Exercise A >>
From the records, print the lines word for word, starting at the line containing "Összehasonlító lista" and ending at the line containing "27535R20YPSSPXL", with both of those lines included.

Provided text >>
________________

The water supply for Sydney can vary dramatically (as shown in figure 2).and this means that supplies of water that are not rainfall reliant would be of use in Sydney.

Figure 2 (not included here)- Water Supply and Storage in Sydney (Sydney Catchment Authority, 2010)

There are two main approaches to water management and ensuring the supply of water to the population. The two approaches are demand management and supply management.

Demand management is increasing the efficiency of water use by consumers at the consumptive end. Historically demand management in Sydney has been a relatively successful process with the Sydney region using similar amounts of water now (in 2010) as it did in the 1970s despite the greater population. This shows that an expanding population does not necessarily require greater water supply if increases to efficiency can be continued (Sydney Water, 2010). Currently the majority of Sydney water’s demand management occurs through the Water 4 Life initiative. Historically demand management has been a voluntary process for residents due to the legal and ethical issues of enforcing how people use water in their homes; however the water restrictions and current water 4 life rules are enforceable with fines issued by authorised officers. The Water 4 life rules replace the previous level 0 and level 1 water restrictions, however level 2 and 3 restrictions can still be implemented if water levels in the dams drop below pre existing thresholds. In the Sydney reason demand management focuses strongly on residential water use as this is 70% of the water used in Sydney and it is hoped that water saving measures by residents and businesses will save 145 Billion Litres of water a year by 2015. (Sydney Water, 2010)

There is little room for major changes in the demand management side of water management in Sydney. This is due to the fact that water wise rules and water restrictions can only apply to water use outside of residential houses, this leaves water saving and efficiency measures for the water used inside the house an entirely voluntary process. Education and advertising can encourage people to be more efficient but dramatic changes to water price to encourage people to save water can have a negative effect on people’s ability to access the water they require for health and quality of life, especially people under financial hardship for other reasons.

There is greater flexibility in the supply management aspect of the Sustainable Water Plan for Sydney. This is finding new supplies of water for the region which are if possible not rainfall reliant. Four potential supply solutions would be a new dam system in Sydney, stormwater harvesting, desalination and water recycling. The first two of these solutions are less appropriate for a number of reasons. First of all both these systems are rainfall reliant so would not serve to alleviate water stress in drought conditions. There are few suitable locations for a new dam in Sydney due to the pre existing development and the most suitable location at Welcome Reef has been placed on indefinite hold (Sydney Catchment Authority, 2002). Stormwater harvesting is a more complicated issue for Sydney Water as Sydney Water doesn’t maintain the majority of the storm water systems in the region. The local council is in charge of storm water maintenance so it would need to occur on a council by council basis.

________________

Listed records >>
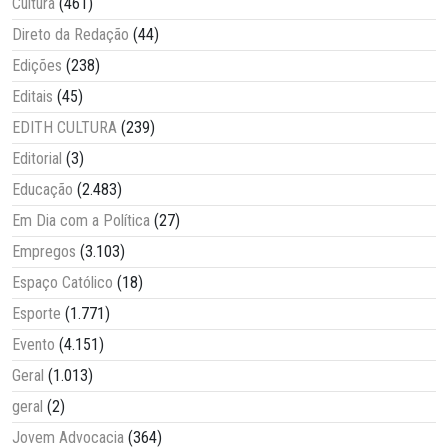
Cultura
(461)
Direto da Redação
(44)
Edições
(238)
Editais
(45)
EDITH CULTURA
(239)
Editorial
(3)
Educação
(2.483)
Em Dia com a Política
(27)
Empregos
(3.103)
Espaço Católico
(18)
Esporte
(1.771)
Evento
(4.151)
Geral
(1.013)
geral
(2)
Jovem Advocacia
(364)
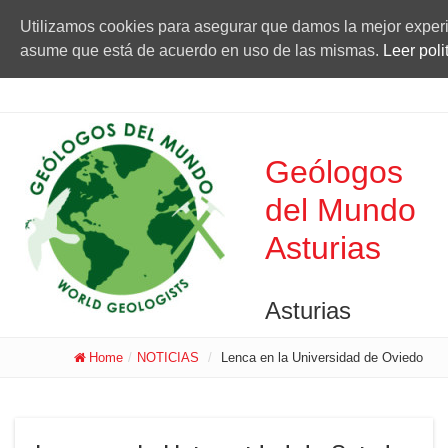
Utilizamos cookies para asegurar que damos la mejor experien
asume que está de acuerdo en uso de las mismas.
Leer poli
Geólogos
del Mundo
Asturias
Asturias
Home
/
NOTICIAS
/
Lenca en la Universidad de Oviedo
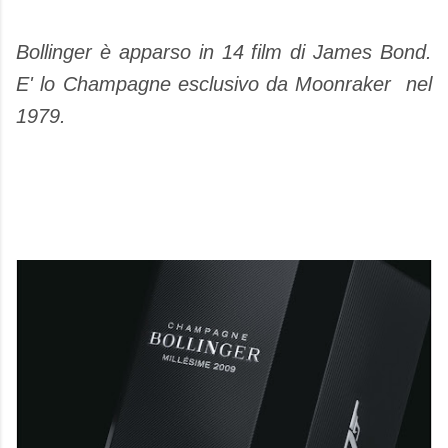
Bollinger è apparso in 14 film di James Bond.
E' lo Champagne esclusivo da Moonraker nel
1979.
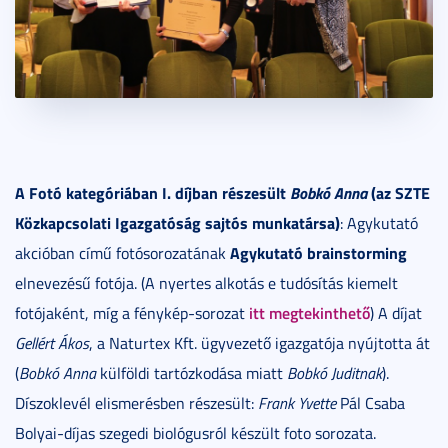
A Fotó kategóriában I. díjban részesült
Bobkó Anna
(az SZTE
Közkapcsolati Igazgatóság sajtós munkatársa)
: Agykutató
Agykutató brainstorming
akcióban című fotósorozatának
elnevezésű fotója. (A nyertes alkotás e tudósítás kiemelt
itt megtekinthető
fotójaként, míg a fénykép-sorozat
) A díjat
Gellért Ákos
, a Naturtex Kft. ügyvezető igazgatója nyújtotta át
(
Bobkó Anna
külföldi tartózkodása miatt
Bobkó Juditnak
).
Díszoklevél elismerésben részesült:
Frank Yvette
Pál Csaba
Bolyai-díjas szegedi biológusról készült foto sorozata.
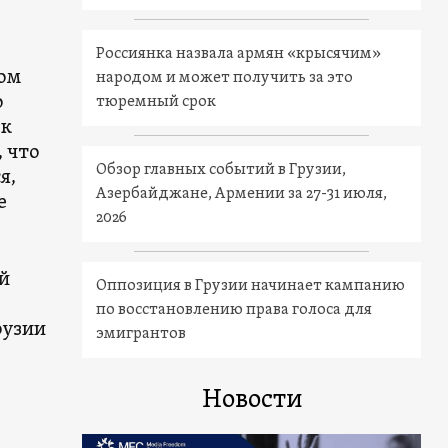
Россиянка назвала армян «крысячим»
вом
народом и может получить за это
о
тюремный срок
 к
, что
Обзор главных событий в Грузии,
я,
Азербайджане, Армении за 27-31 июля,
е
2026
й
Оппозиция в Грузии начинает кампанию
по восстановлению права голоса для
рузии
эмигрантов
Новости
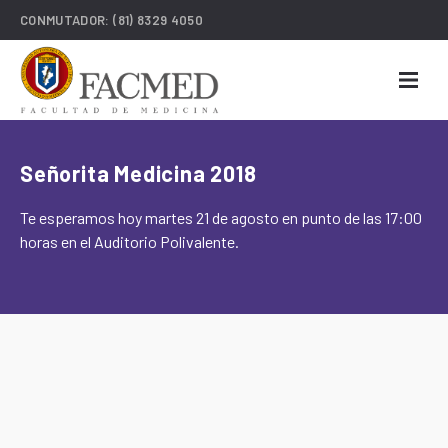
CONMUTADOR:
(81) 8329 4050
Señorita Medicina 2018
Te esperamos hoy martes 21 de agosto en punto de las 17:00
horas en el Auditorio Polivalente.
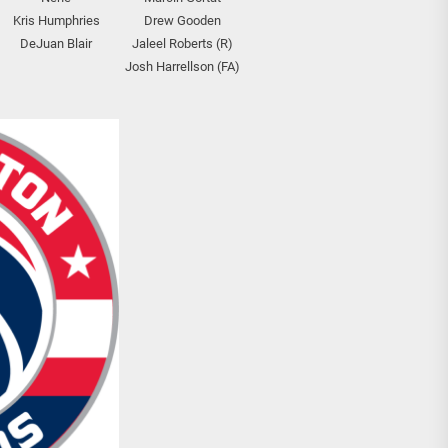
Kris Humphries
Drew Gooden
DeJuan Blair
Jaleel Roberts (R)
Josh Harrellson (FA)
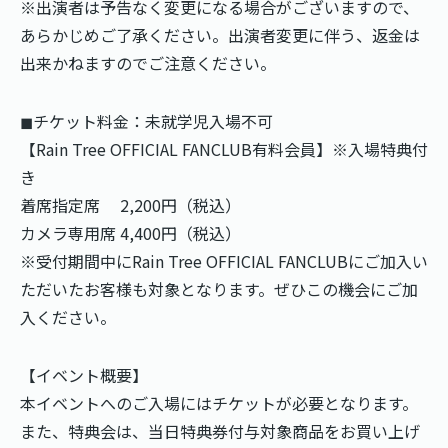
※出演者は予告なく変更になる場合がございますので、
あらかじめご了承ください。出演者変更に伴う、返金は
出来かねますのでご注意ください。
◼︎チケット料金：未就学児入場不可
【Rain Tree OFFICIAL FANCLUB有料会員】※入場特典付
き
着席指定席 2,200円（税込）
カメラ専用席 4,400円（税込）
※受付期間中にRain Tree OFFICIAL FANCLUBにご加入い
ただいたお客様も対象となります。ぜひこの機会にご加
入ください。
【イベント概要】
本イベントへのご入場にはチケットが必要となります。
また、特典会は、当日特典券付与対象商品をお買い上げ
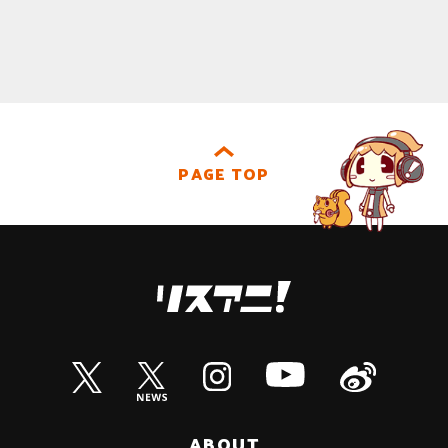
PAGE TOP
ABOUT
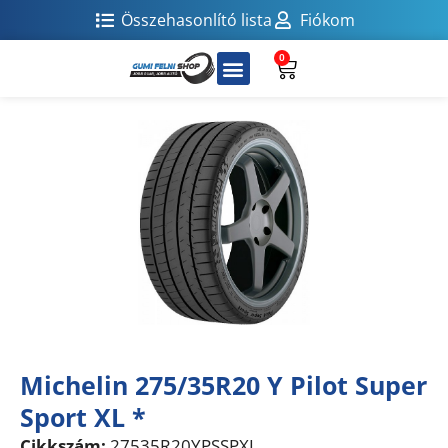
Összehasonlító lista
Fiókom
0
Michelin 275/35R20 Y Pilot Super
Sport XL *
Cikkszám:
27535R20YPSSPXL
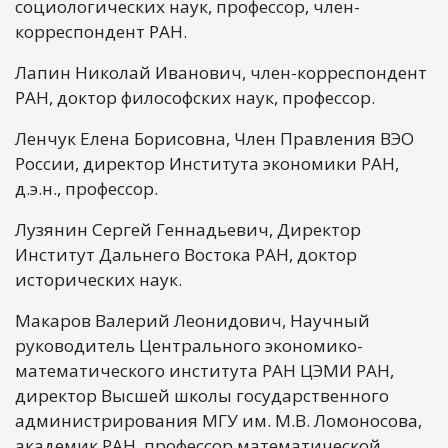
социологических наук, профессор, член-
корреспондент РАН.
Лапин Николай Иванович, член-корреспондент
РАН, доктор философских наук, профессор.
Ленчук Елена Борисовна, Член Правления ВЭО
России, директор Института экономики РАН,
д.э.н., профессор.
Лузянин Сергей Геннадьевич, Директор
Институт Дальнего Востока РАН, доктор
исторических наук.
Макаров Валерий Леонидович, Научный
руководитель Центрального экономико-
математического института РАН ЦЭМИ РАН,
директор Высшей школы государственного
администрирования МГУ им. М.В. Ломоносова,
академик РАН, профессор математической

________________

Exercise B >>
According to the text on Sydney's water supply, where was the most suitable location for a new dam, and what happened to it?

Your solution A >>
Összehasonlító lista
Fiókom
0
Michelin 275/35R20 Y Pilot Super
Sport XL *
Cikkszám:
27535R20YPSSPXL

Your solution B >>
Welcome Reef, which has been placed on indefinite hold.